Monday, May 10, 2010

Hope In The Smiles Of Haiti


It's been several days of attempting to write this blog post, finally here it is. I guess you can say that I am at loss of words, however, I am not sure words are capable of describing the emotions and experiences of the days I recently spent in Haiti. As I flew into Port Au Prince without any expectations of what might touch my eyes and mind, I knew that there was no way to prepare for the type of enlightenment that I was about to encounter. Greeted by heart-felt, soulful Hatian music as we descended down the elevator of the airport for-shadowing the journey that was about to follow, I embraced the vivacity of the vibrations as the music absorbed into my skin.

Embarking on a four and a half hour bus ride from Port Au Prince to Les Cayes, the visuals were more shocking than ever expected. However, the smiles and the waving hands of civilians as we traveled through the streets overpowered the overwhelming destruction of buildings. Emersed with penetrating views of buildings decimated to the extent that you can not help but think of the lives that struggled underneath the rubble, tent city after tent city, people diligently working to rebuild their community, and determined faces with big bright eyes filled with endurance and strength. Taking in these views it was clear to see the importance and need for the work of Life Giving Force ( and World Orphan Project ( in Haiti.

Apon arrival of at the orphanage in Les Cayes we received a warm welcome from children chasing our bus up the hill until we came to a stop, waiting patiently for the doors of the bus to open, and looking in with smiling eyes. The kids slightly shy as first when given an extended arm, but within just a few minutes they latched on to any extended limb that they could grab onto. Pointing out my freckles, pushing my skin to watch the color change from slightly tan, to pink, to white, and back to its original color, braiding my hair, moving my hair out of my face, and pointing any exposed scars or bug bites. They were mesmerized by the smallest details and studied every characteristic. This particular orphanage had an estimated 230 kids before the earthquake, and now has approximately 345 kids. Looking into the eyes of these children, seeing their ability to love unconditionally and their craving for touch and attention, it was difficult to imagine the journey and circumstances that lead them to surround me outside of the bus. The amazing part of this experience though, is that one usually would want to exert sympathy or remorse to the situation of these kids, but I have to say my emotions were quite different. These kids have some of the biggest, brightest smiles that I have ever seen and laughs that could shatter any frown of sadness or destitute.  They found happiness in the simplest pleasures, shared when given the smallest portion of something to share, and watched out for each others well beings. These kids are survivors, and many (with the help of creditable organizations working for their health and education) are future leaders not only to their community, but possible examples to the world if we continue to believe in them.

This brings leads me to a quick side note: Haiti needs more than just "donations". Before I left for my trip, many people did not want me to go, they told me that they donated to Haiti, and that it would be better for me to have the expense of my flight, food, etc. donated. In many cases I believe this is true, however, there is also a need for organizations that have a sustainable plan that can be implemented to increase the longevity of donations given without utilizing the money in ways that use valuable resources or only provide a quick fix. In order to create sustainable solutions, it takes groups of people (minds) coming together and discussing ideas and possibilities... weighing out possible threats and challenges that might waste time, energy, and valuable resources. I was lucky to engage in some of this activity during this trip, adding input to an educational training for the children to learn how to use computers, learning about sustainable water solutions for the orphanage other locations dedicated to disaster relief, adding a different perspective, input, and/or knowledge from experience to any ideas that were discussed during the trip, and most of all connecting with the extremely talented and knowledgeable people that make up Life Giving Force and World Orphan Project leading to friendships, productivity, and connections that will last much longer than the dates that defined our trip.

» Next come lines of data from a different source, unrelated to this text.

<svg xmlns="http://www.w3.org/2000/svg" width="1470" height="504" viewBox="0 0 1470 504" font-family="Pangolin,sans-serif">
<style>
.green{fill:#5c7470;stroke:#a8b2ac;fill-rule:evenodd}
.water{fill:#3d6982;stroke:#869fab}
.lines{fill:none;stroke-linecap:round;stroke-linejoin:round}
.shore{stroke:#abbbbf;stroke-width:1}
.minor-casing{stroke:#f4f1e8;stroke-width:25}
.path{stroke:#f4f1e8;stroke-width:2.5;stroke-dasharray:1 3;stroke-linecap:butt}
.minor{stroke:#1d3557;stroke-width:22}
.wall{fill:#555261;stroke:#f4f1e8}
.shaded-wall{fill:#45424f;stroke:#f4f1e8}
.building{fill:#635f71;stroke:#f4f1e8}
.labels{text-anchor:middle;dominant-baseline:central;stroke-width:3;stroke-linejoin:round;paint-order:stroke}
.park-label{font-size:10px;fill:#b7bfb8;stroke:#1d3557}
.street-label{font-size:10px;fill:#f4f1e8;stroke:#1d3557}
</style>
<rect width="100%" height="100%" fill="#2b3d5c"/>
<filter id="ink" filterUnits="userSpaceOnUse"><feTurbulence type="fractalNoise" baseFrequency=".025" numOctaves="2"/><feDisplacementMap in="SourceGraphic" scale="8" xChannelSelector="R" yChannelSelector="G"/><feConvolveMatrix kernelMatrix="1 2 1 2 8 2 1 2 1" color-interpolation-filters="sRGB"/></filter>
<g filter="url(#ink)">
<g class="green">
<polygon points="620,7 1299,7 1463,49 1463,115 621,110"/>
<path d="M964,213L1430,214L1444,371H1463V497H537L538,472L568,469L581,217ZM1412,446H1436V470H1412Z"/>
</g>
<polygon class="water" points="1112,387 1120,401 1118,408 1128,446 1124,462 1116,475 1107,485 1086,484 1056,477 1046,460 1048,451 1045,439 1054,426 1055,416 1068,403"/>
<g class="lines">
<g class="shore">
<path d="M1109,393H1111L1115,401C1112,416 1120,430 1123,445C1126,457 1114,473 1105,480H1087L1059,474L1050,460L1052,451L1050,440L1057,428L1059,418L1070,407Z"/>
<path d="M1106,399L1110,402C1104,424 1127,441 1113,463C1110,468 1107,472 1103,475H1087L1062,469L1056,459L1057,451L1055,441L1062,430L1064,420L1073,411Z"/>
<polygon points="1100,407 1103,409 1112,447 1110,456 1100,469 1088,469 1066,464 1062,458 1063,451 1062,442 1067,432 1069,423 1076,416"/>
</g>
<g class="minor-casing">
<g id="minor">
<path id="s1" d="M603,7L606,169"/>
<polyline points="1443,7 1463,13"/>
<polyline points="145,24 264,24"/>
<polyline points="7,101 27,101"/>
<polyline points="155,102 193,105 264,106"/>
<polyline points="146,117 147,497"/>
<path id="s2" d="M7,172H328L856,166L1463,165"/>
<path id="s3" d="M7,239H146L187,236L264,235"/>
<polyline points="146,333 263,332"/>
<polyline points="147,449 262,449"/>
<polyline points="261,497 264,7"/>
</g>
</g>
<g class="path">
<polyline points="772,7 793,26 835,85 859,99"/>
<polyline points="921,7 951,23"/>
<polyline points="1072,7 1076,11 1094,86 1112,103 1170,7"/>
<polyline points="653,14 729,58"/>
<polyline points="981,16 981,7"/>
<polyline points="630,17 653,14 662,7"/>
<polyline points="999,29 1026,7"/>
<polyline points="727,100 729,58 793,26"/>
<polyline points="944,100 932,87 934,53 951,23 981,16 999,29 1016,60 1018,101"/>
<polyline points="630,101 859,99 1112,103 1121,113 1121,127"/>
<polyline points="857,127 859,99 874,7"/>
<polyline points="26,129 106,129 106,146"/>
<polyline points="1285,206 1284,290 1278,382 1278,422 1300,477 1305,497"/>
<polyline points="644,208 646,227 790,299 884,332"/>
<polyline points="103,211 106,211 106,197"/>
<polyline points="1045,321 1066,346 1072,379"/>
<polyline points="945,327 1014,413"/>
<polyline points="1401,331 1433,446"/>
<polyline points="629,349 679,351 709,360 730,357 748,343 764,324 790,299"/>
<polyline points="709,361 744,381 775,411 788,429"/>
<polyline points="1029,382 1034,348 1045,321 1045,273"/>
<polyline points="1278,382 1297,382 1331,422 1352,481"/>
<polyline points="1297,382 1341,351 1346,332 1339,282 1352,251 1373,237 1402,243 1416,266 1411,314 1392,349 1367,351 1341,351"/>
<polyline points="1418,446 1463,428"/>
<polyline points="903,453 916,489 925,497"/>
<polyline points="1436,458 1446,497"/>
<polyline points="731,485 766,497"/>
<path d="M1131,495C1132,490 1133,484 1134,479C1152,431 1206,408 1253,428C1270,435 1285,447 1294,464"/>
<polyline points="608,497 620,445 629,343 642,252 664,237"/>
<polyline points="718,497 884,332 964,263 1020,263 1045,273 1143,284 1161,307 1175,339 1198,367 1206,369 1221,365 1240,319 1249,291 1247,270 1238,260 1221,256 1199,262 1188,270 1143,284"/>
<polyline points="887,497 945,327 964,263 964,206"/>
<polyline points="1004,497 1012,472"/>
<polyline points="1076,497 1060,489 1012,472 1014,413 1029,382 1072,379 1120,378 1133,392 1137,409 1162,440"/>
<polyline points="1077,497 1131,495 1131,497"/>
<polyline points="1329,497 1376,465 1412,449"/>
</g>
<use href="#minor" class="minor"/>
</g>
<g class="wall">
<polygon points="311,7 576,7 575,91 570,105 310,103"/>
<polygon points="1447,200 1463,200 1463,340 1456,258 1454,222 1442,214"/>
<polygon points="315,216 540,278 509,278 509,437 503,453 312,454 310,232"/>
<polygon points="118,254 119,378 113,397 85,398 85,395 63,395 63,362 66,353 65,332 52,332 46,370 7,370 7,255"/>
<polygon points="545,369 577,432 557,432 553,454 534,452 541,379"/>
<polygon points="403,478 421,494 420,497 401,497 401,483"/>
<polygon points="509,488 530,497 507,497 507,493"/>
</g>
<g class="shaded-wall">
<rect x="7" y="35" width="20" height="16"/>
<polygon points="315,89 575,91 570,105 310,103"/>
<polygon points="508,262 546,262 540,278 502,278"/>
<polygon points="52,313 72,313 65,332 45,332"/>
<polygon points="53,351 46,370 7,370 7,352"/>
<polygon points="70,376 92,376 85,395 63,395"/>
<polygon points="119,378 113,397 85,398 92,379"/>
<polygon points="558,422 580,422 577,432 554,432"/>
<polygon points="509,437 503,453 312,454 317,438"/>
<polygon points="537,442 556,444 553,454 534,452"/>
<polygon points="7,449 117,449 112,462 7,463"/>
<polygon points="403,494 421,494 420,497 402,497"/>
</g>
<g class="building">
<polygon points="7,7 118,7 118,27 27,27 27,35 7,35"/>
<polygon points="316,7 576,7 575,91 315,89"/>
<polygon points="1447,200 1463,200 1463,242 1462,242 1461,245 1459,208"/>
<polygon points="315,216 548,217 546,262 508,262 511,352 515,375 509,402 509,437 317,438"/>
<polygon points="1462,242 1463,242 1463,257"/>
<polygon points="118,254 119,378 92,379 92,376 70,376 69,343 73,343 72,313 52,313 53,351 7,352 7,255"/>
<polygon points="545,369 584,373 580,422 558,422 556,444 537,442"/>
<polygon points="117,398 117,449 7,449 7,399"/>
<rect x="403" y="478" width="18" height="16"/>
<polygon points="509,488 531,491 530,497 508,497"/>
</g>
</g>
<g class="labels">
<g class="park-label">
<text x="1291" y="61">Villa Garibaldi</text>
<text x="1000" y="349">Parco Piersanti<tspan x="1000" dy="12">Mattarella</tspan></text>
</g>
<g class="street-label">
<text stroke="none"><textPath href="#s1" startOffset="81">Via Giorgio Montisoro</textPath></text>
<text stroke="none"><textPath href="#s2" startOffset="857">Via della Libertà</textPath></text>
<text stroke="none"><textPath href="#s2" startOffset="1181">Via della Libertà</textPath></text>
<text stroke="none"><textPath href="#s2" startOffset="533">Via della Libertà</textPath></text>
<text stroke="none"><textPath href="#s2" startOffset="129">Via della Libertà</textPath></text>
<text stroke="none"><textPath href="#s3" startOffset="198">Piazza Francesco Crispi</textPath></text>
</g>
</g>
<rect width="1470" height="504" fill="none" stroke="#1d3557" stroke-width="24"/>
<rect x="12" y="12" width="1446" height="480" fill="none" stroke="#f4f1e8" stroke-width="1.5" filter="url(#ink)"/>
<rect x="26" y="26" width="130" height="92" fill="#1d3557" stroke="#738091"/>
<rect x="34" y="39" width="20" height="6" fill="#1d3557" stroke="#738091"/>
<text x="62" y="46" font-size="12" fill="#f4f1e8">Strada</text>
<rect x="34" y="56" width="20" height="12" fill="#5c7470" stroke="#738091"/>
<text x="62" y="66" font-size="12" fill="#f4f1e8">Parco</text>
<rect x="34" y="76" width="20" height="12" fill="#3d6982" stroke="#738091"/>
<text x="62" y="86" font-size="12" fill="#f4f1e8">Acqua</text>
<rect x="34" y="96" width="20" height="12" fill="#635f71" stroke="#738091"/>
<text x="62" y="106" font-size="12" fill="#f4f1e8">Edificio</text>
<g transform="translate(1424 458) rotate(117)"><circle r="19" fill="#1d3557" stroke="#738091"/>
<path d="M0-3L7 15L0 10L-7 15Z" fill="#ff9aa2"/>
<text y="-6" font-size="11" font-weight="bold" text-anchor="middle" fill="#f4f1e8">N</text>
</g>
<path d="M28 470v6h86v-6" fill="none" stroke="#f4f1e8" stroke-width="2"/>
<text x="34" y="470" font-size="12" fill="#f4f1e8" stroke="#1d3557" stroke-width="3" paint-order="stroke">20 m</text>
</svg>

Still absorbing and analyzing many of the emotions that came from this trip, there are many experiences that will remain unwritten to the public eye. This is not due to shock factor or extreme emotion, but merely the fact that  I do not feel that I can accurately describe these experiences without projecting a false image of the beautiful country of Haiti. New realizations and deeper understandings arise whenever I bring myself back to these experiences. Nonetheless, there are some very concrete messages that I do have from the trip, that can be simplified into acknowledging the pure strength of Haiti. Acknowledge the beauty of the land and the people, the potency of the potential triumph to overcome the destruction, and the bright futures that are embedded in the eyes of the orphans. With this, there is a need to give more than a donation, keep them in your thoughts, read their stories, use the power of thought to send positive reinforcement, and support and encourage organizations with sustainable plans and solutions that helping these individuals rise over the challenges that are currently facing. Haiti is strong, is beautiful, is powerful, and with help and encouragement will continued to share the stories of triumph and shine its bright light.